■ Task description ■
Transcribe the full listing below exactly.

------------------------------------------------------------

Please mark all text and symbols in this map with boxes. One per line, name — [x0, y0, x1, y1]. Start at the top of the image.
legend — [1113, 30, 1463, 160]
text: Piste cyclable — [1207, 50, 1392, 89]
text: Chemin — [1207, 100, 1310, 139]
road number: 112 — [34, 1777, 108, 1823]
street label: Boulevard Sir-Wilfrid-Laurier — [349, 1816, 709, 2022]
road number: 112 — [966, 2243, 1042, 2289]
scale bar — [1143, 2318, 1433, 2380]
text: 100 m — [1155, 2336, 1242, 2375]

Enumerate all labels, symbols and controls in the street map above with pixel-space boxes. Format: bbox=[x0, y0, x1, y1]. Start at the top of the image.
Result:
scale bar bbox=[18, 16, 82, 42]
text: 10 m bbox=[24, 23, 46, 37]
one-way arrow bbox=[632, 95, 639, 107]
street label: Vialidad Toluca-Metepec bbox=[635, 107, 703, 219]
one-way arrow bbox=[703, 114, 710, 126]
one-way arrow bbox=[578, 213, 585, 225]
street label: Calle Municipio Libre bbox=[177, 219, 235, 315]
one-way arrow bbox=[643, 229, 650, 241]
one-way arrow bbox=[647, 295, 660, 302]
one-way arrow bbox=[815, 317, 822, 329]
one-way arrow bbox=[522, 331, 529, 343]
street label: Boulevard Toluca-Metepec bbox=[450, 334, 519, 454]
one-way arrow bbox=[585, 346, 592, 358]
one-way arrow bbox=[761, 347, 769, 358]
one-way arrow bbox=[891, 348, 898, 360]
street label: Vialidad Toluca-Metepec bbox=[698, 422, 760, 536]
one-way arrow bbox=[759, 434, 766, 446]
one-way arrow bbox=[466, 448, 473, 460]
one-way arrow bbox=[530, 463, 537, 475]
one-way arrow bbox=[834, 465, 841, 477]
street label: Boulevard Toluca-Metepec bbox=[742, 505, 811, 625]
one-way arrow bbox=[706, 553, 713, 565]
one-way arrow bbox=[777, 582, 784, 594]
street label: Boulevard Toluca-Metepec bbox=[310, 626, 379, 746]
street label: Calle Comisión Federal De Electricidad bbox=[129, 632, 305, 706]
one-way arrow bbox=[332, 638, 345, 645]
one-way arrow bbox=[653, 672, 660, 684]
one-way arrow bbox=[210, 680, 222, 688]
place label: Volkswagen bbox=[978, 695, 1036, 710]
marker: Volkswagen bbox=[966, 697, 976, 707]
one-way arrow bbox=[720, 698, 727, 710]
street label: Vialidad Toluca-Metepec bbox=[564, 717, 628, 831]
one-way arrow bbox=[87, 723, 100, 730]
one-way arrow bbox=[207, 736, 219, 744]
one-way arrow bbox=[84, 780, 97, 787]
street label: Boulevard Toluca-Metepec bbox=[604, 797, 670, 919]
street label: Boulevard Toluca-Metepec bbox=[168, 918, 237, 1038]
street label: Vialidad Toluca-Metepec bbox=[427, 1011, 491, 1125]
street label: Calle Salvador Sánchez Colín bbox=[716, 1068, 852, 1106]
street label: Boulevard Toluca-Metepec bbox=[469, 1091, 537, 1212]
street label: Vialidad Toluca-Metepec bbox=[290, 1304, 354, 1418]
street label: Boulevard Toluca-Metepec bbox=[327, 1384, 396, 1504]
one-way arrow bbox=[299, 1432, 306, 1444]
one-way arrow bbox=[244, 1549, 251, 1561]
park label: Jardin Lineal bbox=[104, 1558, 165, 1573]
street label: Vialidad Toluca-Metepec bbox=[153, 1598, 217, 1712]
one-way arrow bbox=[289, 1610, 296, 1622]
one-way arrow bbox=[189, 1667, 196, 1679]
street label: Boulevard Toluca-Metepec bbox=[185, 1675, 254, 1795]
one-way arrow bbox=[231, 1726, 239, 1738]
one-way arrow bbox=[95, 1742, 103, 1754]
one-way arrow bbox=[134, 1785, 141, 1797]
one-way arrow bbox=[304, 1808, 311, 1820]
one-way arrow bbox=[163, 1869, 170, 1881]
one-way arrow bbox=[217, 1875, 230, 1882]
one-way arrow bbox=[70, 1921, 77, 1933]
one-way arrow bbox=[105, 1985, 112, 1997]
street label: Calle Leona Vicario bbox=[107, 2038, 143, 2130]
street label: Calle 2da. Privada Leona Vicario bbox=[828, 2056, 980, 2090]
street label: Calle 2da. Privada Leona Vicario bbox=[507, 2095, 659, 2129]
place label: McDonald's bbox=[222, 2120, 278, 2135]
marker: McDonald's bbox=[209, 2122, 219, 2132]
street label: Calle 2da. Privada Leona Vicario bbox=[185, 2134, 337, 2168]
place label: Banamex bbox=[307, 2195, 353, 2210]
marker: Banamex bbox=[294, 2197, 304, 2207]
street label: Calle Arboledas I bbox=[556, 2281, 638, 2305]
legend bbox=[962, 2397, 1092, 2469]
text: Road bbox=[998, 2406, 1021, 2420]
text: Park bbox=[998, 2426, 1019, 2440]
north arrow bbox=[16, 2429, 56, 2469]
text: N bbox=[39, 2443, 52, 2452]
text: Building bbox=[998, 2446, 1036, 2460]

------------------------------------------------------------

■ Exercise answer ■
Please mark all text and symbols in this map with boxes. One per line, name — [x0, y0, x1, y1]. Start at the top of the image.
legend — [1113, 30, 1463, 160]
text: Piste cyclable — [1207, 50, 1392, 89]
text: Chemin — [1207, 100, 1310, 139]
road number: 112 — [34, 1777, 108, 1823]
street label: Boulevard Sir-Wilfrid-Laurier — [349, 1816, 709, 2022]
road number: 112 — [966, 2243, 1042, 2289]
scale bar — [1143, 2318, 1433, 2380]
text: 100 m — [1155, 2336, 1242, 2375]

Enumerate all labels, symbols and controls in the street map above with pixel-space boxes. Format: bbox=[x0, y0, x1, y1]. Start at the top of the image.
Result:
scale bar bbox=[18, 16, 82, 42]
text: 10 m bbox=[24, 23, 46, 37]
one-way arrow bbox=[632, 95, 639, 107]
street label: Vialidad Toluca-Metepec bbox=[635, 107, 703, 219]
one-way arrow bbox=[703, 114, 710, 126]
one-way arrow bbox=[578, 213, 585, 225]
street label: Calle Municipio Libre bbox=[177, 219, 235, 315]
one-way arrow bbox=[643, 229, 650, 241]
one-way arrow bbox=[647, 295, 660, 302]
one-way arrow bbox=[815, 317, 822, 329]
one-way arrow bbox=[522, 331, 529, 343]
street label: Boulevard Toluca-Metepec bbox=[450, 334, 519, 454]
one-way arrow bbox=[585, 346, 592, 358]
one-way arrow bbox=[761, 347, 769, 358]
one-way arrow bbox=[891, 348, 898, 360]
street label: Vialidad Toluca-Metepec bbox=[698, 422, 760, 536]
one-way arrow bbox=[759, 434, 766, 446]
one-way arrow bbox=[466, 448, 473, 460]
one-way arrow bbox=[530, 463, 537, 475]
one-way arrow bbox=[834, 465, 841, 477]
street label: Boulevard Toluca-Metepec bbox=[742, 505, 811, 625]
one-way arrow bbox=[706, 553, 713, 565]
one-way arrow bbox=[777, 582, 784, 594]
street label: Boulevard Toluca-Metepec bbox=[310, 626, 379, 746]
street label: Calle Comisión Federal De Electricidad bbox=[129, 632, 305, 706]
one-way arrow bbox=[332, 638, 345, 645]
one-way arrow bbox=[653, 672, 660, 684]
one-way arrow bbox=[210, 680, 222, 688]
place label: Volkswagen bbox=[978, 695, 1036, 710]
marker: Volkswagen bbox=[966, 697, 976, 707]
one-way arrow bbox=[720, 698, 727, 710]
street label: Vialidad Toluca-Metepec bbox=[564, 717, 628, 831]
one-way arrow bbox=[87, 723, 100, 730]
one-way arrow bbox=[207, 736, 219, 744]
one-way arrow bbox=[84, 780, 97, 787]
street label: Boulevard Toluca-Metepec bbox=[604, 797, 670, 919]
street label: Boulevard Toluca-Metepec bbox=[168, 918, 237, 1038]
street label: Vialidad Toluca-Metepec bbox=[427, 1011, 491, 1125]
street label: Calle Salvador Sánchez Colín bbox=[716, 1068, 852, 1106]
street label: Boulevard Toluca-Metepec bbox=[469, 1091, 537, 1212]
street label: Vialidad Toluca-Metepec bbox=[290, 1304, 354, 1418]
street label: Boulevard Toluca-Metepec bbox=[327, 1384, 396, 1504]
one-way arrow bbox=[299, 1432, 306, 1444]
one-way arrow bbox=[244, 1549, 251, 1561]
park label: Jardin Lineal bbox=[104, 1558, 165, 1573]
street label: Vialidad Toluca-Metepec bbox=[153, 1598, 217, 1712]
one-way arrow bbox=[289, 1610, 296, 1622]
one-way arrow bbox=[189, 1667, 196, 1679]
street label: Boulevard Toluca-Metepec bbox=[185, 1675, 254, 1795]
one-way arrow bbox=[231, 1726, 239, 1738]
one-way arrow bbox=[95, 1742, 103, 1754]
one-way arrow bbox=[134, 1785, 141, 1797]
one-way arrow bbox=[304, 1808, 311, 1820]
one-way arrow bbox=[163, 1869, 170, 1881]
one-way arrow bbox=[217, 1875, 230, 1882]
one-way arrow bbox=[70, 1921, 77, 1933]
one-way arrow bbox=[105, 1985, 112, 1997]
street label: Calle Leona Vicario bbox=[107, 2038, 143, 2130]
street label: Calle 2da. Privada Leona Vicario bbox=[828, 2056, 980, 2090]
street label: Calle 2da. Privada Leona Vicario bbox=[507, 2095, 659, 2129]
place label: McDonald's bbox=[222, 2120, 278, 2135]
marker: McDonald's bbox=[209, 2122, 219, 2132]
street label: Calle 2da. Privada Leona Vicario bbox=[185, 2134, 337, 2168]
place label: Banamex bbox=[307, 2195, 353, 2210]
marker: Banamex bbox=[294, 2197, 304, 2207]
street label: Calle Arboledas I bbox=[556, 2281, 638, 2305]
legend bbox=[962, 2397, 1092, 2469]
text: Road bbox=[998, 2406, 1021, 2420]
text: Park bbox=[998, 2426, 1019, 2440]
north arrow bbox=[16, 2429, 56, 2469]
text: N bbox=[39, 2443, 52, 2452]
text: Building bbox=[998, 2446, 1036, 2460]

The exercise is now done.